Cause and Effect Relationship


Confusion may arise when two unrelated ideas are mixed together in one sentence.

Sweeping Statements
These are statements that make use of faulty generalizations with the use of words as all,
always, never.

Use of Idioms and Figurative Language


The use of clinch in an effort to be colorful may lead to non-originality or a dead
language. What is worse is when it results in confusion and creates utter misunderstanding
between writer and reader.

Use of Context Clues


The cardinal word is: never define a word by using the same word or its cognates.
Certainly, you should avoid repetitions of the word being defined.

THE GOOD SENTENCE

A Unified Sentence
This is a sentence which has only one particular purpose. Whatever component parts a
sentence may have, everything results in only one particular intention or impression. With simple
sentences achieving unity may not be so difficult.
A Coherent Sentence
This means that a sentence should have all its component parts hold on to each other.
From word to word, phrase to phrase, clause to clause, between or among them, proper
relationships must always establish.
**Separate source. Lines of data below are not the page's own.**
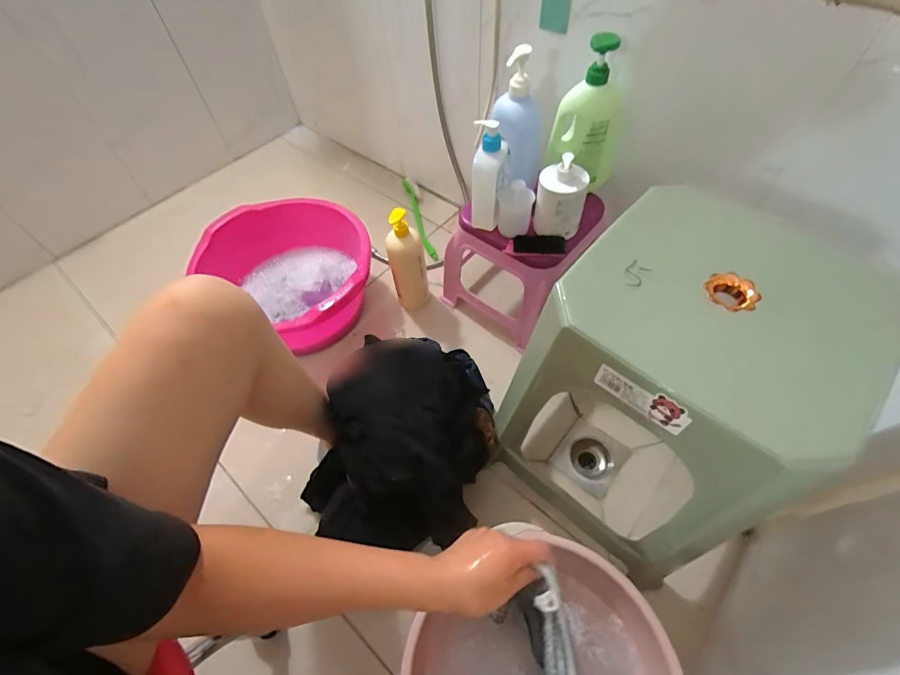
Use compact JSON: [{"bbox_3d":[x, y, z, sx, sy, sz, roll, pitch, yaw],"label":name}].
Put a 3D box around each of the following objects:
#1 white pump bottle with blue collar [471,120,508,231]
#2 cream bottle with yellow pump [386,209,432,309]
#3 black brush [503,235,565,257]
[{"bbox_3d":[0.068,-0.287,0.731,0.061,0.186,0.061,4,57,6],"label":"white pump bottle with blue collar"},{"bbox_3d":[-0.098,-0.187,0.954,0.085,0.277,0.077,-5,56,0],"label":"cream bottle with yellow pump"},{"bbox_3d":[0.156,-0.170,0.752,0.103,0.031,0.042,6,57,7],"label":"black brush"}]

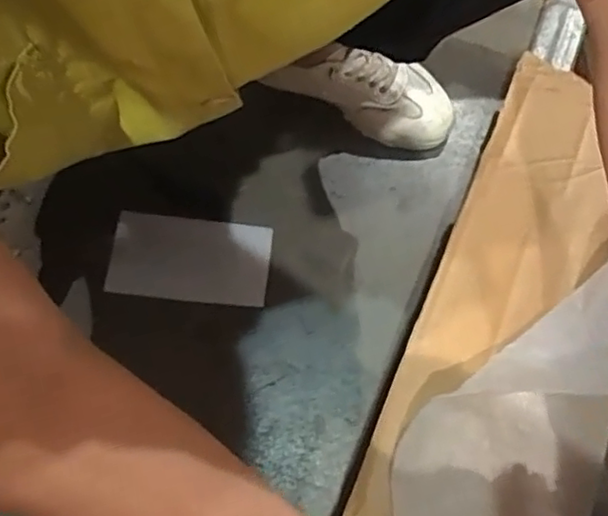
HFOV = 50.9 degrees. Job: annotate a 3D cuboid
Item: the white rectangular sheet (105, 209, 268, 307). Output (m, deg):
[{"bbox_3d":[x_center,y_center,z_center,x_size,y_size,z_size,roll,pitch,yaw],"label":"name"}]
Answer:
[{"bbox_3d":[-0.105,-0.001,0.588,0.142,0.006,0.077,6,69,1],"label":"white rectangular sheet"}]

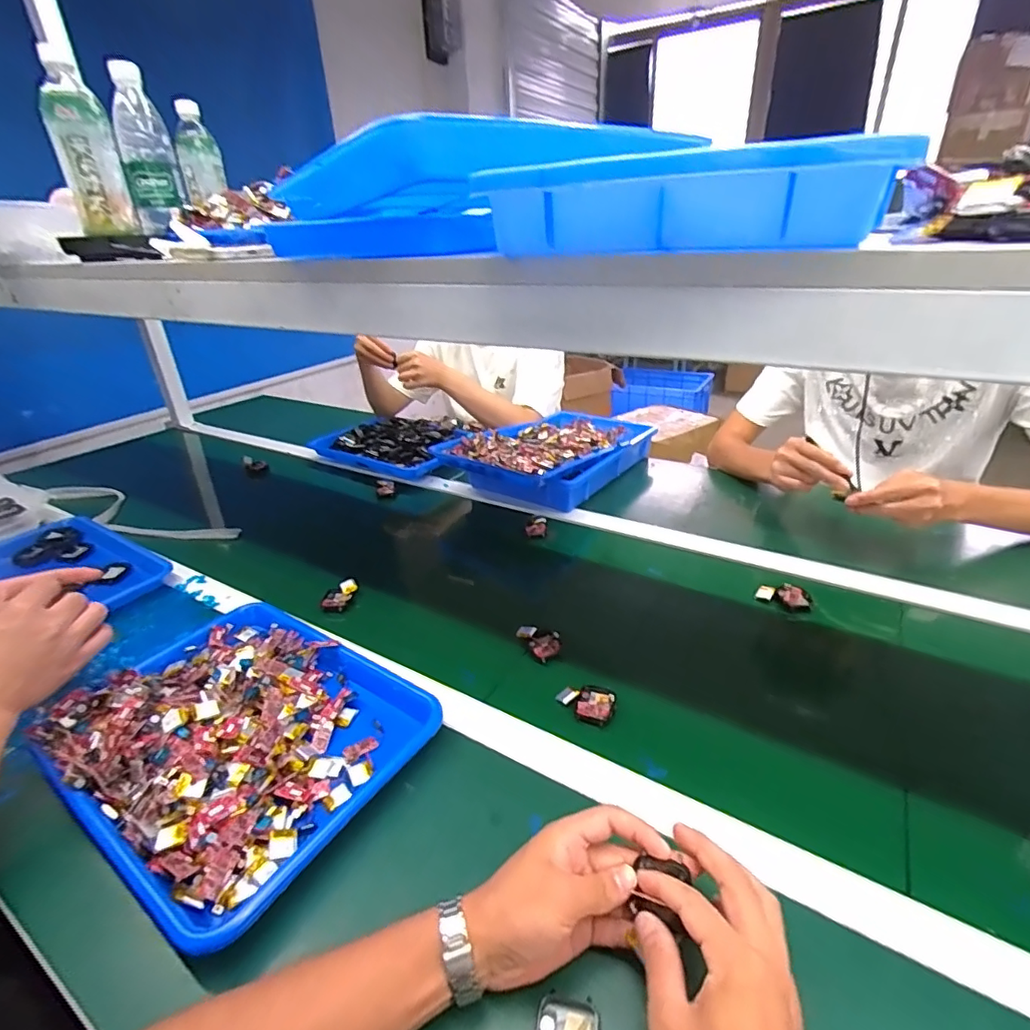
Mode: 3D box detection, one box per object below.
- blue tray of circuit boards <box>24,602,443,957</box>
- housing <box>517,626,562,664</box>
[{"bbox_3d":[-0.261,0.200,0.521,0.326,0.042,0.261,16,34,32],"label":"blue tray of circuit boards"},{"bbox_3d":[0.031,0.149,0.639,0.039,0.015,0.058,-18,31,-26],"label":"housing"}]

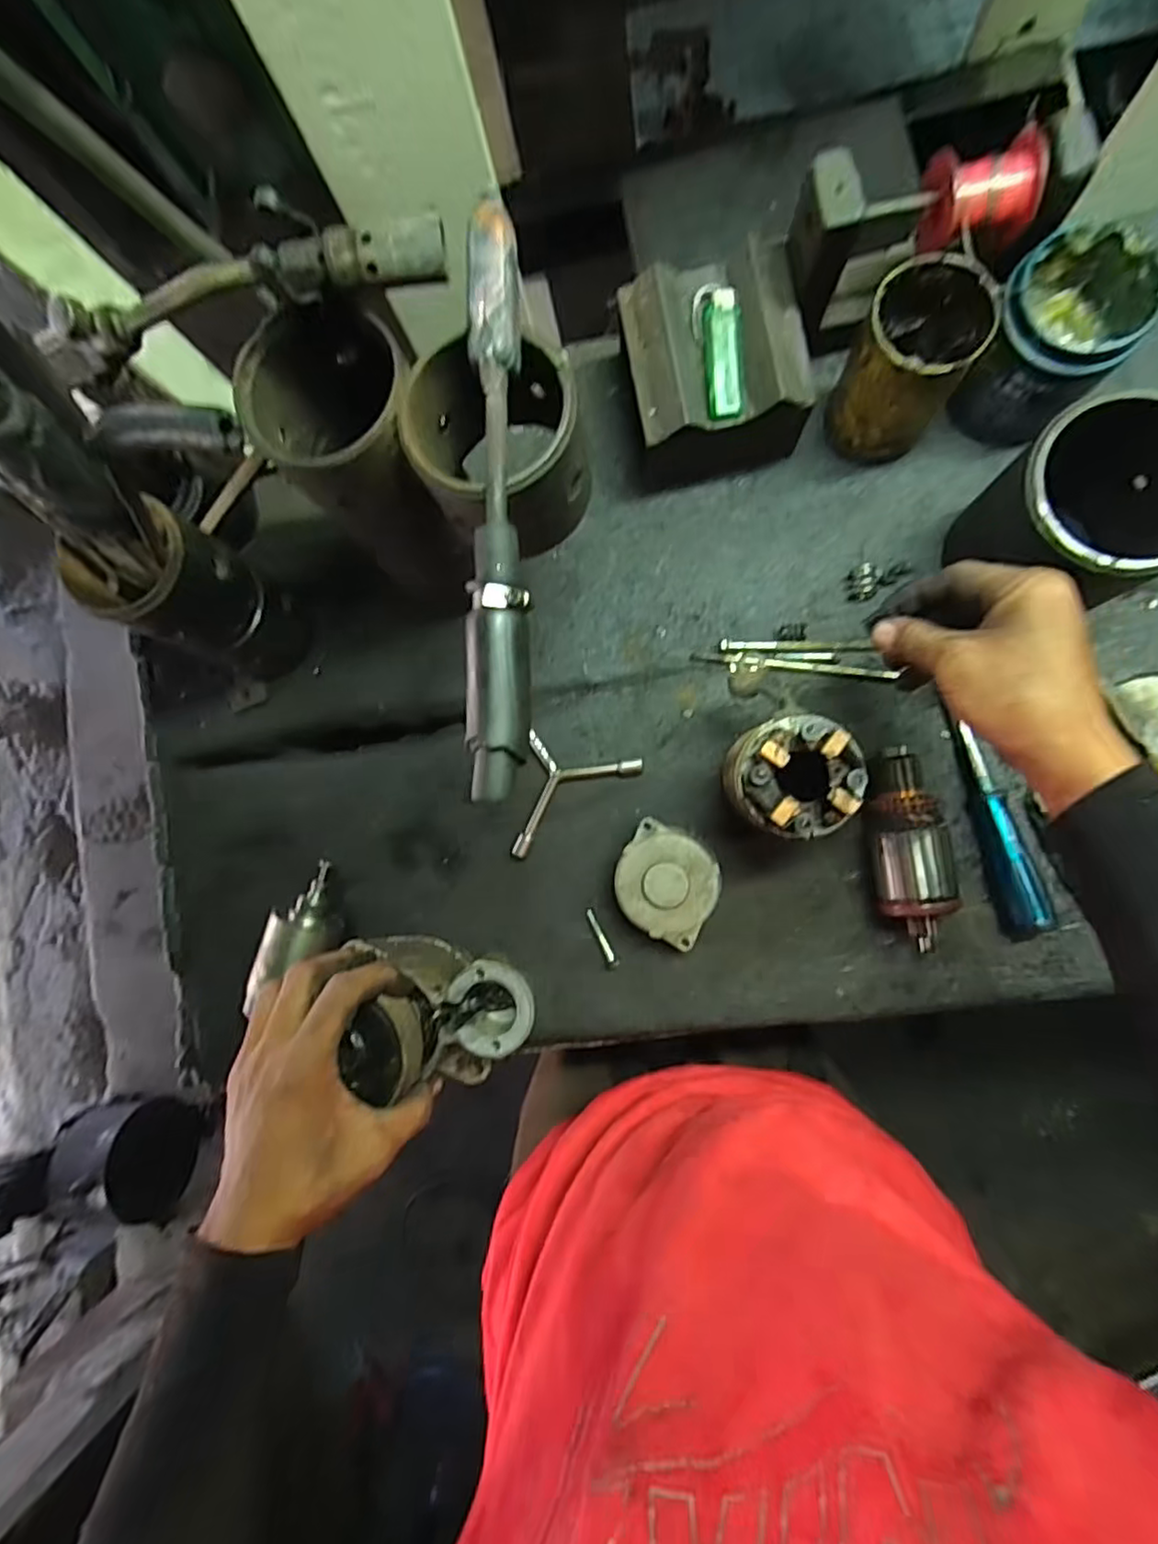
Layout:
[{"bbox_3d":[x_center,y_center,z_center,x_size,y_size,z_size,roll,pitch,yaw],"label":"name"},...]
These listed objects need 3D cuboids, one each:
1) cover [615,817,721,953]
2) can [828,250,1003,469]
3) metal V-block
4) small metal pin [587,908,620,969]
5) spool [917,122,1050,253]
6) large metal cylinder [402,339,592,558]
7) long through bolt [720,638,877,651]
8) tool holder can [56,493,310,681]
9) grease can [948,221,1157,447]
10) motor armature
[{"bbox_3d":[0.068,0.086,0.505,0.076,0.037,0.077,28,90,9],"label":"cover"},{"bbox_3d":[0.228,-0.282,0.456,0.076,0.113,0.081,27,90,9],"label":"can"},{"bbox_3d":[0.100,-0.291,0.484,0.124,0.098,0.121,-9,85,7],"label":"metal V-block"},{"bbox_3d":[0.018,0.135,0.523,0.009,0.006,0.050,-29,83,5],"label":"small metal pin"},{"bbox_3d":[0.248,-0.356,0.403,0.063,0.050,0.045,-11,85,7],"label":"spool"},{"bbox_3d":[-0.043,-0.167,0.344,0.091,0.076,0.090,27,90,9],"label":"large metal cylinder"},{"bbox_3d":[0.170,-0.099,0.506,0.116,0.007,0.009,1,86,2],"label":"long through bolt"},{"bbox_3d":[-0.264,-0.122,0.476,0.063,0.202,0.081,32,90,9],"label":"tool holder can"},{"bbox_3d":[0.325,-0.296,0.453,0.103,0.100,0.086,-44,82,3],"label":"grease can"},{"bbox_3d":[0.240,0.055,0.472,0.052,0.049,0.145,-5,85,7],"label":"motor armature"}]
Success in unity leads to coherence.

An Emphatic Sentence
Emphasis here means only one focus. Whatever units of thought a sentence may contain,
everything must be so properly tied to reflect only one developed thought.

An Accurate Sentence
Accuracy here refers to the sentence grammatical correctness according to standard
English yardstick. This calls again for agreement of subject and verb, of the verb tense and the
adverb of time, of pronoun and its antecedent and other pertinent considerations.

An Appropriate Sentence
A good speech requires appropriateness. So does a good sentence. This means speaking
or writing in sentences which consider well status, age, sex of the person talked to, and the
occasion, connection with appropriacy is that what may be taken as appropriate in one given
communication situation may not be so in another.

An Acceptable Sentence
It can be safely said that an appropriate sentence is likewise an acceptable sentence.